諸説あるかとは思いますが、恐らくこれはドビュッシー存命当時のハープの楽器性能が、ドビュッシーの感性を満たすまでには追い付いていなかったことに尽きると考えられます。今では、ピアノでできることは理論上ハープでも・・・という時代になってはいますが、当時の印象派全盛の頃、フランスではやっとエラール社製のハープが勃興し始めた時期で、今日のペダルハープまでの精度はなく、あのドビュッシーをもってしても、ハープでソロを弾くことなどおよそ想定できない状況・・つまり楽器として、単にできることの範囲が今よりかなり限られていたのではないでしょうか。そうであれば、彼が生涯の作曲や演奏で局地的にはハープの音色を愛でて、起用もしながら、ハープのためのソロ曲やハープが主体の協奏曲等の作曲には手を付けなかったことにも合点が行きます。そんな歴史上のほんの誤差程度のタイムラグが、後世にドビュッシーのピアノ曲をハープ用に編曲するという作業を生み、きっと作曲した本人も天国で驚いているぐらい、素晴らしいハープ・レパートリーになっている昨今の状況を形成するに至ったというのは、想像に難くありません。
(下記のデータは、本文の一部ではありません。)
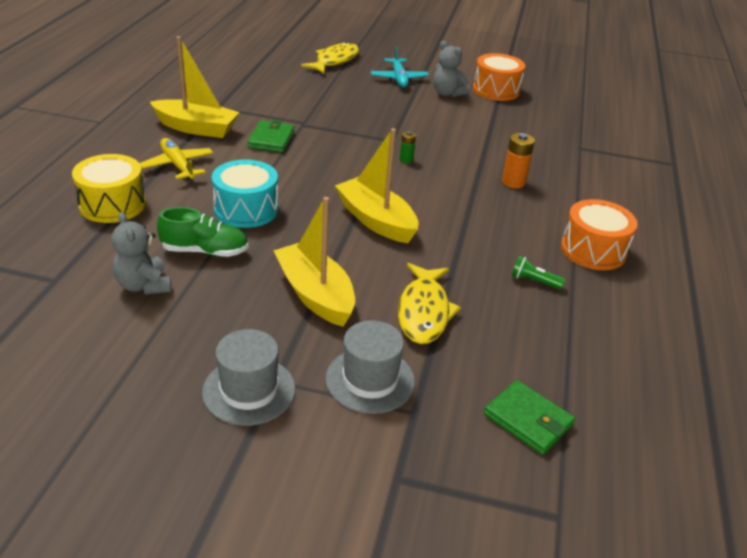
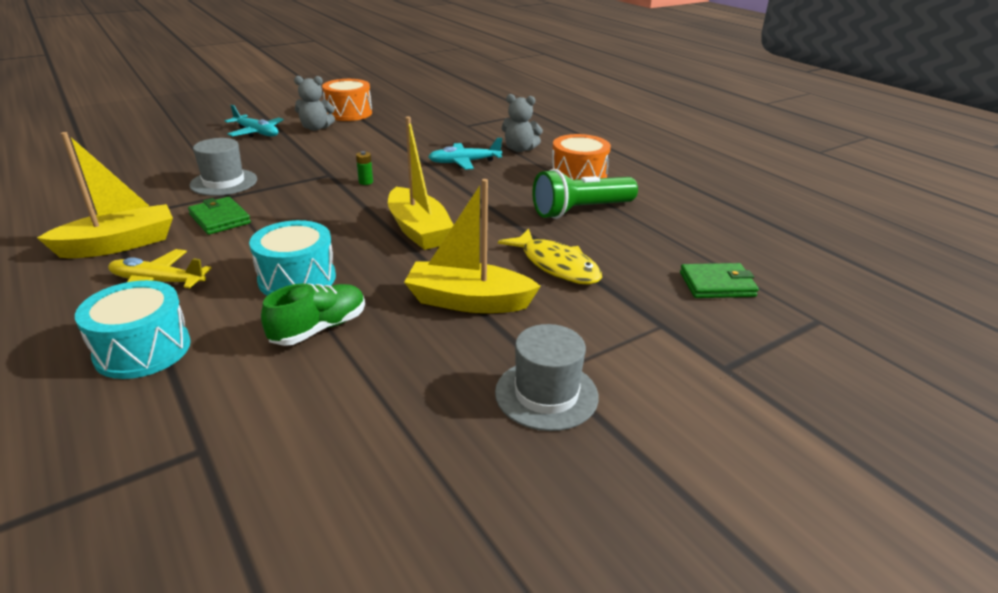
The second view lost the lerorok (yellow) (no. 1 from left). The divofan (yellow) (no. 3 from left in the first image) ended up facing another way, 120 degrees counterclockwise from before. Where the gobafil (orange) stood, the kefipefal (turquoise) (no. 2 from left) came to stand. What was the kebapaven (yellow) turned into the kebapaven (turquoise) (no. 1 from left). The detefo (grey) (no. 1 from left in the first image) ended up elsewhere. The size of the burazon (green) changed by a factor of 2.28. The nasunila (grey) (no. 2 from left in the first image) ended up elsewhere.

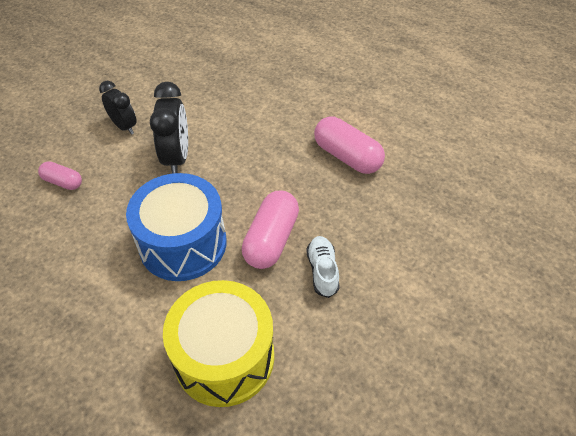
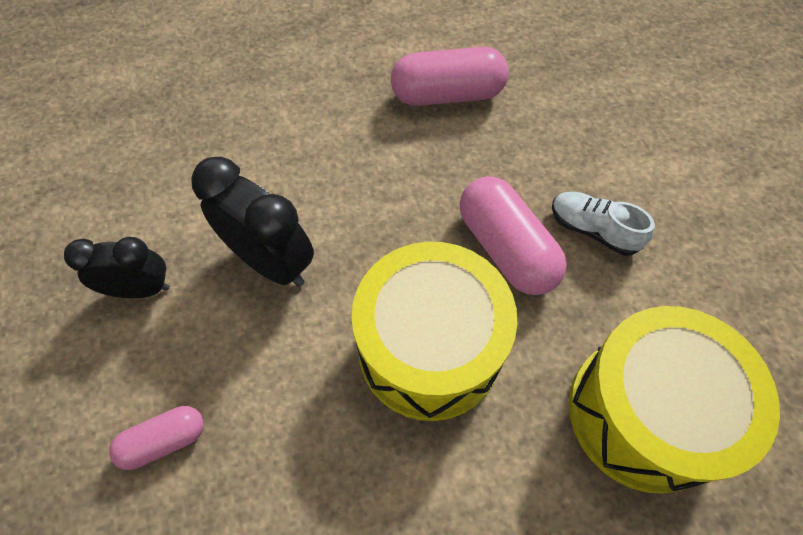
What was the kebapaven (blue) turned into the kebapaven (yellow) (no. 1 from left).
まさに、クラシック音楽の概念を拡げたが、ハープの性能向上には間に合わなかったドビュッシーの足跡をフォローするかのごとく、ハープによる名著改題に精励してきたのが、現代のハープの匠たちです。とりわけグザヴィエ・ドゥ・メストレにとって、本人がかつてインタビューで語っていたように、「楽譜に関してはレガシーに欠けるハープにおいて、仕事の半分は編曲のようなもの」であり、彼は歴史は長いが第一線の楽器とは言い難いハープへ、再びスポットライトを浴びせた功労者の一人です。フランス生まれの彼が、同郷の英雄について黙っているわけがなく、ハープ版ドビュッシーの決定盤としてリリースしたのが、「エトワールの夜~プレイズ・ドビュッシー」です。自身のキャリアの高みに到る時にドビュッシーをもってきたことで、メストレがいかにドビュッシーの音楽を信奉・敬愛し、ドビュッシーの音楽がいかに懐が深いか、そしてハープがいかに可能性に満ちた楽器であるかを雄弁に物語っています。本作ではハープの織り成す音のゆりかごに、まるで体全体が包み込まれるような想いを体験できるでしょう。